Exercise
Reproduce the data below word for word, line by line, and leave the pictures out.

[start]

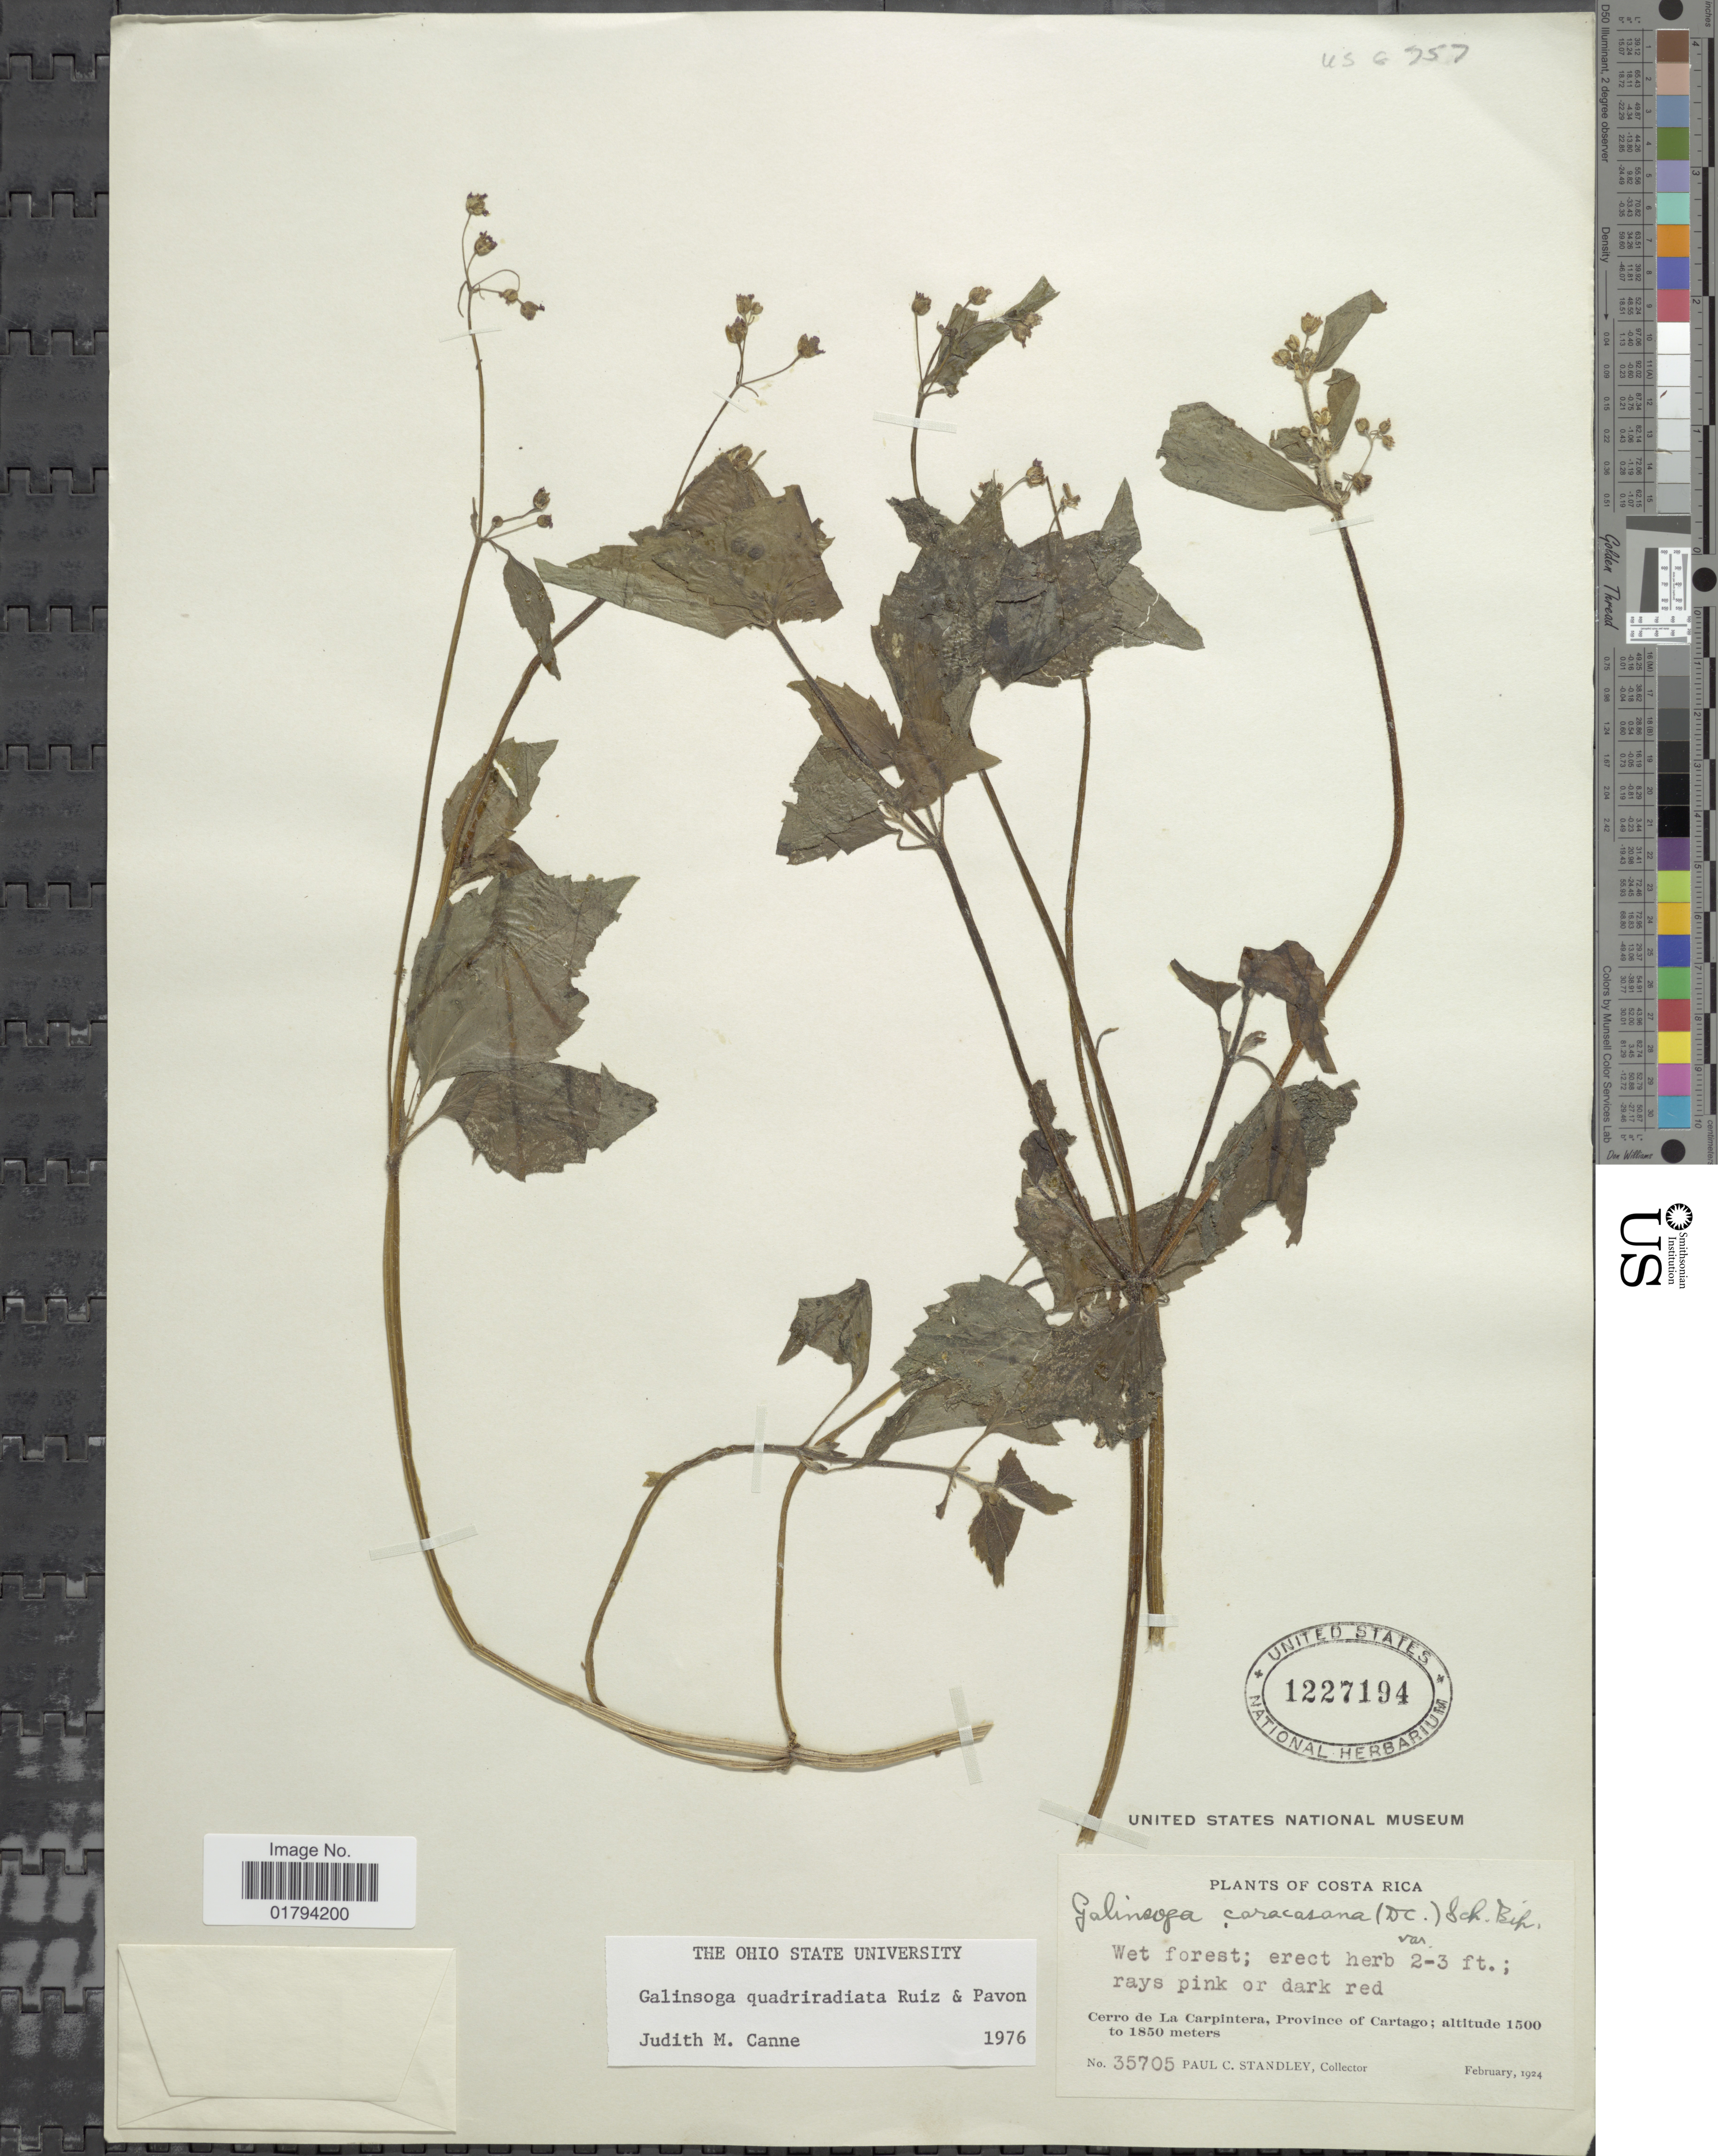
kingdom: Plantae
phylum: Tracheophyta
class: Magnoliopsida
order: Asterales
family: Asteraceae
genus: Galinsoga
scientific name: Galinsoga quadriradiata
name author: Ruiz & Pav.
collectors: P. C. Standley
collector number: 35705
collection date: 1924-02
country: Costa Rica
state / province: Cartago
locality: Wet forest, Cerro de La Carpintera.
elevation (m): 1500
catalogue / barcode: US 1227194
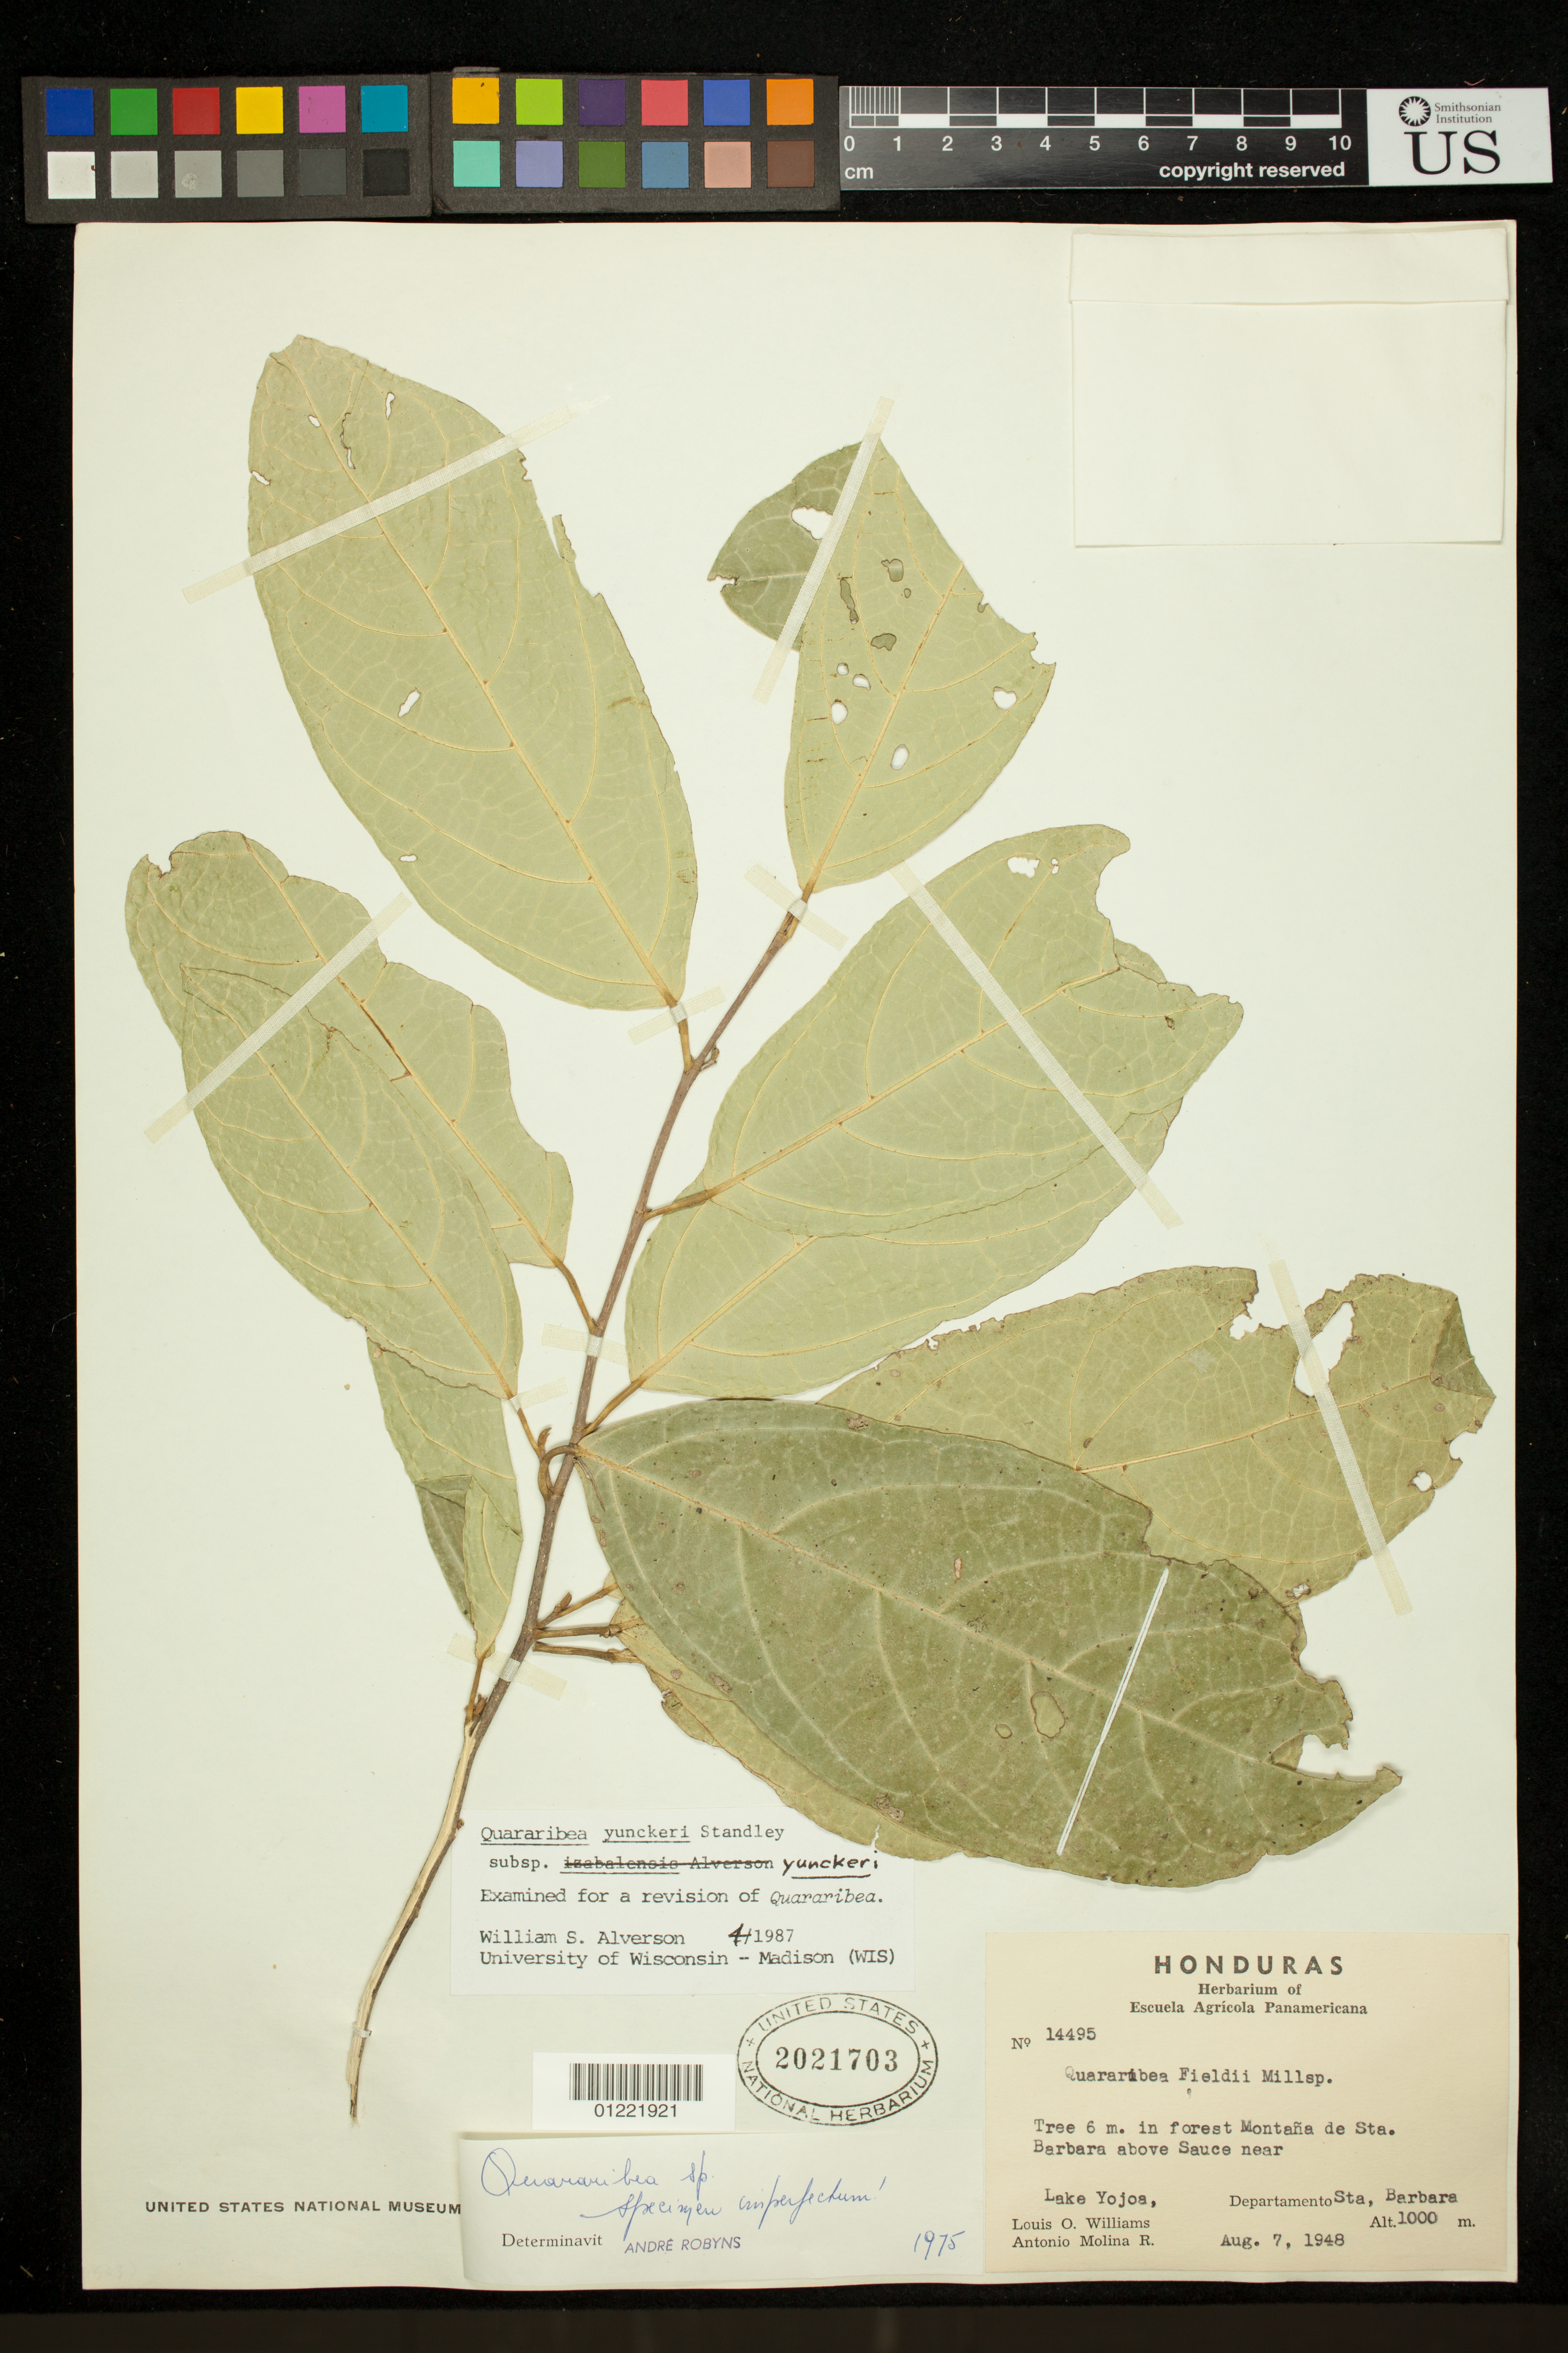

[end]

Result of this task
kingdom: Plantae
phylum: Tracheophyta
class: Magnoliopsida
order: Asterales
family: Asteraceae
genus: Galinsoga
scientific name: Galinsoga quadriradiata
name author: Ruiz & Pav.
collectors: P. C. Standley
collector number: 35705
collection date: 1924-02
country: Costa Rica
state / province: Cartago
locality: Wet forest, Cerro de La Carpintera.
elevation (m): 1500
catalogue / barcode: US 1227194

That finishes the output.